Jean Bonijol et Quincaille

Can de Ferrière, Saint-Laurent de Trèves, une nuit de juillet 1944

23h30. Les yeux tournés vers le ciel, Jean écoute la nuit. Tout est calme. Les hommes se sont dispersés sur le terrain, en petits groupes. Ils profitent de ces quelques instants de répit avant l’action. La fraîcheur du soir porte les sons, et amène à Jean les bribes d’une conversation qui s’engage à voix basse. On y parle de la vie, de la famille. Un éclat de rire retenu. Et puis le silence. Au loin, la flamme d’un briquet troue l’obscurité, bientôt relayée par un point rouge intermittent. La brise apporte une odeur de fumée qui se disperse rapidement.

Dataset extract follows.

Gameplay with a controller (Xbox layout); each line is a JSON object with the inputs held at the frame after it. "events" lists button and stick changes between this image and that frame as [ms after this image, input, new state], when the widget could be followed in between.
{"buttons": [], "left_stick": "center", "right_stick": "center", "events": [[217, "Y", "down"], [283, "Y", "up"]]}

Soudain, Jean perçoit un faible ronronnement, très loin au sud du côté de l’Aigoual. Quelques secondes passent, le bruit semble s’éteindre puis soudain Jean l’entend à nouveau, plus fort. Pas de doute, c’est leur client. Jean se lève et crie « Allumez le balisage ! ». Près des batteries, quelqu’un s’agite et les faisceaux des projecteurs d’axe trouent la nuit.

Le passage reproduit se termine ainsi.